**Problem details:** Find the line containing "CI continues despite" in the listing below. Repeat it exactly, along with each following line up to and including the one containing "Unpin this repository, estimate: 8h -> 1h".

**Information given:**
══════════

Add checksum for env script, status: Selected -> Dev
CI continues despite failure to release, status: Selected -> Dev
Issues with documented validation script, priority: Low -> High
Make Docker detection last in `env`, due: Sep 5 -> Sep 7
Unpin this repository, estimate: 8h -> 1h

══════════

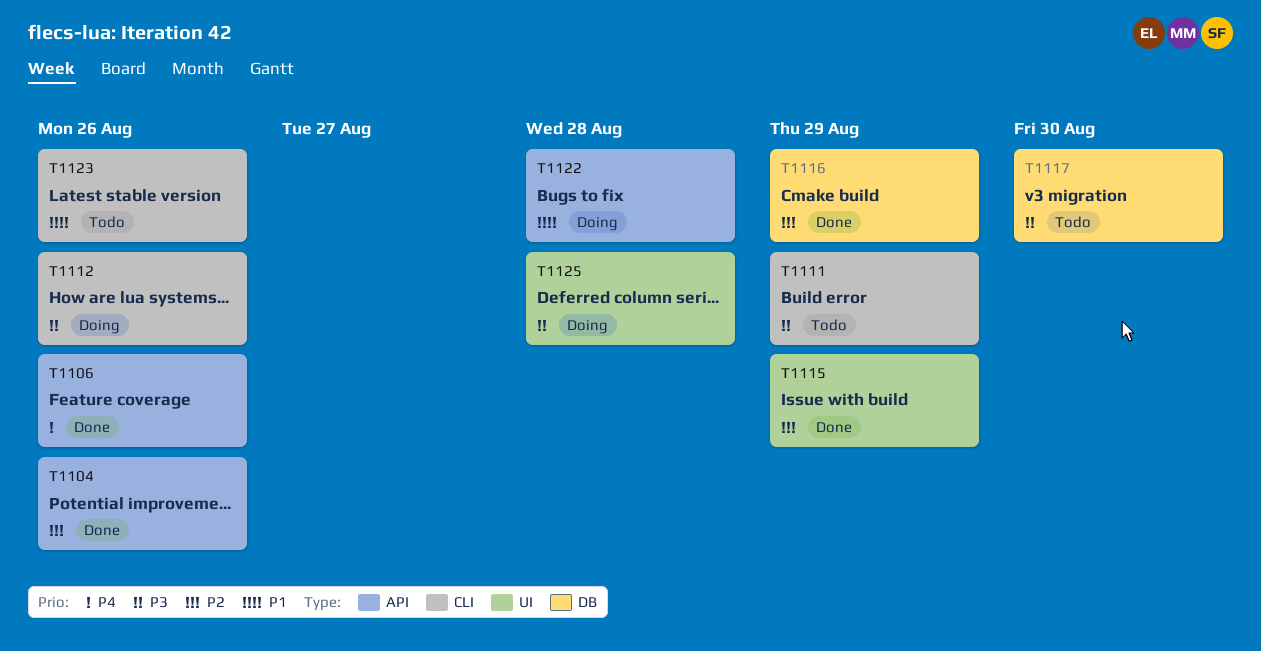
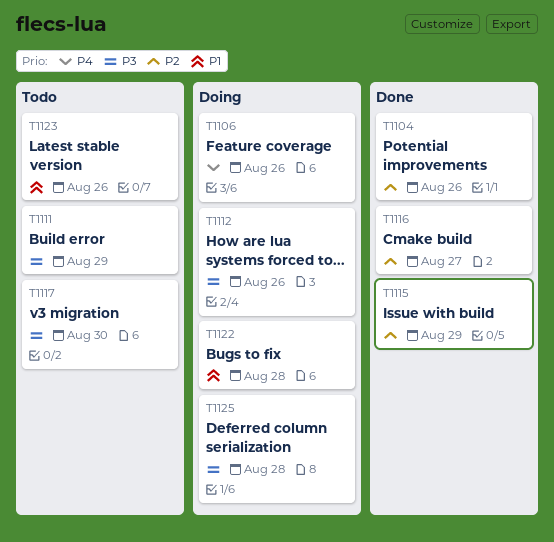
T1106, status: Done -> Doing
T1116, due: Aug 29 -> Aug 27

══════════

**Solution for this problem:**
CI continues despite failure to release, status: Selected -> Dev
Issues with documented validation script, priority: Low -> High
Make Docker detection last in `env`, due: Sep 5 -> Sep 7
Unpin this repository, estimate: 8h -> 1h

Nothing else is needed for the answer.